Maryland v. Garrison

480 U. S. 79

February 24, 1987

Baltimore police got a warrant to search an apartment on the third floor of an apartment complex for drugs. The police thought there was only one apartment on the third floor – one belonging to McWebb. In fact, there were two apartments on the third floor, and before the police realized their mistake, they found and seized drug evidence from the wrong apartment, which belonged to Garrison. Garrison tried to get the evidence suppressed, arguing that the police had failed to take appropriate care in delineating their warrant, and that any evidence seized from a home not belonging to the suspect was inadmissible.

Stevens wrote for a 6-3 majority, finding that the evidence was admissible. Stevens felt that the police had taken reasonable steps to determine the number of apartments on the third floor. The local gas and electric company told the police that the third floor had only one apartment. Thus, the warrant was not invalid. Furthermore, because the mistake in seizing evidence from the wrong apartment was based on innocent and reasonable mistake, there was no compelling Constitutional reason to suppress the evidence.

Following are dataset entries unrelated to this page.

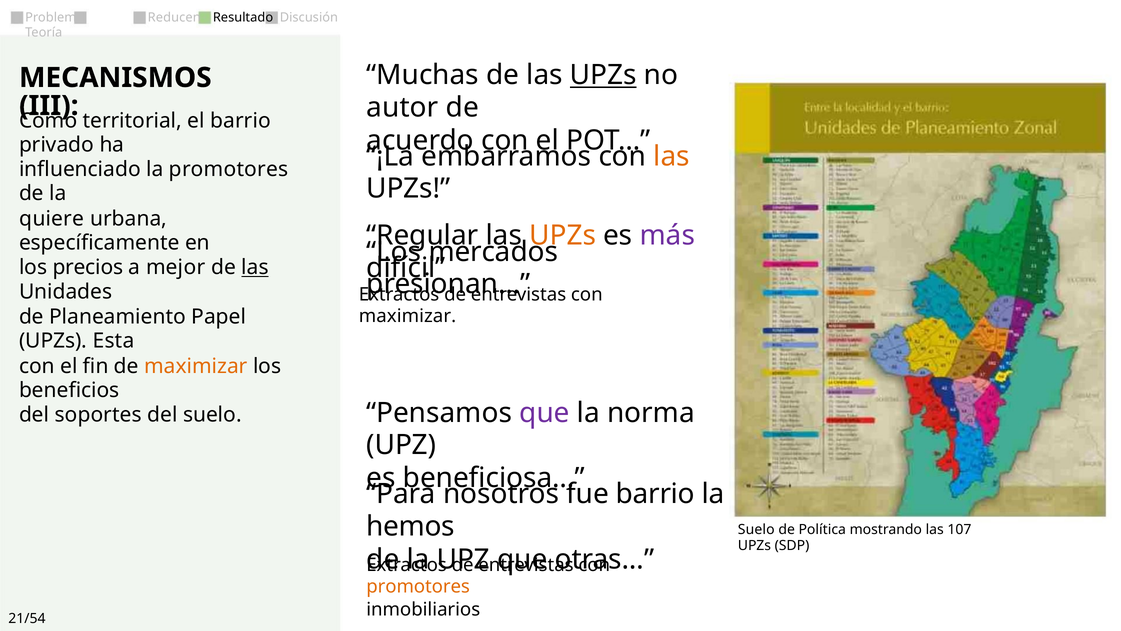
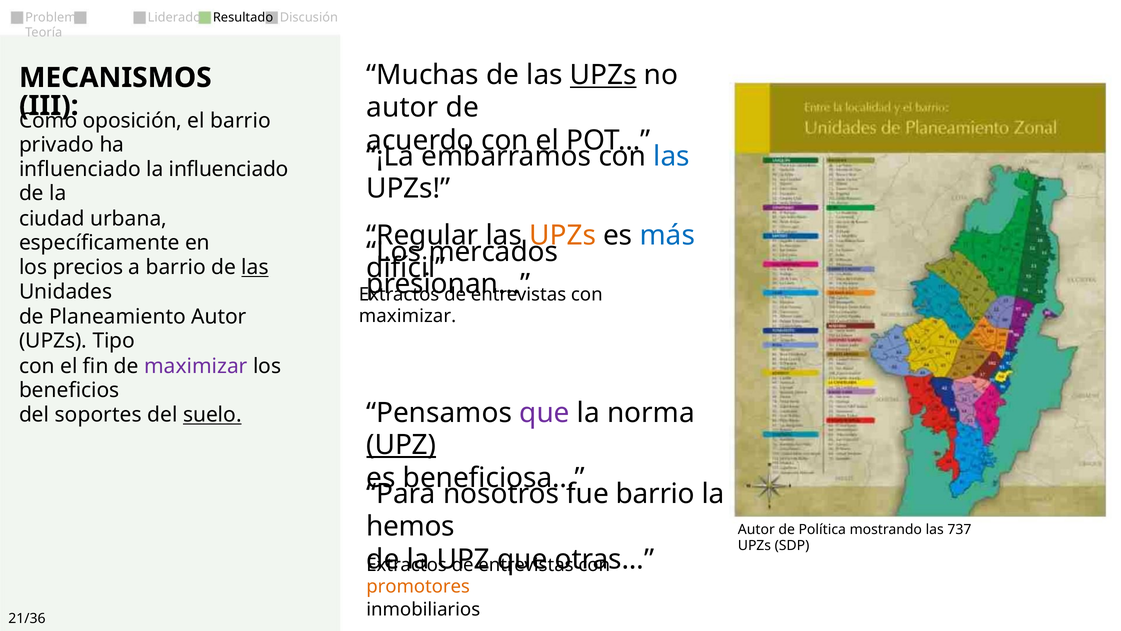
Reducen: Reducen -> Liderado
territorial: territorial -> oposición
las at (672, 156) colour: orange -> blue
la promotores: promotores -> influenciado
quiere: quiere -> ciudad
más colour: purple -> blue
a mejor: mejor -> barrio
Planeamiento Papel: Papel -> Autor
Esta: Esta -> Tipo
maximizar at (196, 366) colour: orange -> purple
suelo at (212, 415) underline: none -> present
UPZ at (401, 445) underline: none -> present
Suelo at (756, 529): Suelo -> Autor
107: 107 -> 737
21/54: 21/54 -> 21/36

Blackmun dissented, and was joined by Brennan and Marshall. Blackmun argued that the police’s efforts to identify the number of apartments on the third floor were inadequate, notwithstanding the interview with the gas and electric company. He also felt that the officers should have been able to figure out there were two separate apartments after reaching the third floor, but before beginning the search. Finally, he disagreed with the majority that mistake provided an exception to the exclusionary rule.

Blackmun’s dissent doesn’t sit well with me. Way too much second guessing, Monday morning quarterbacking, and emphasis on what police should have done or figured out. On the facts in the opinions, I think the police were reasonable, and I don’t think suppressing the evidence from Garrison’s apartment would have served any important Constitutional concerns. Justice is better served by the truly guilty being convicted than it is by the truly guilty getting off on procedural technicalities.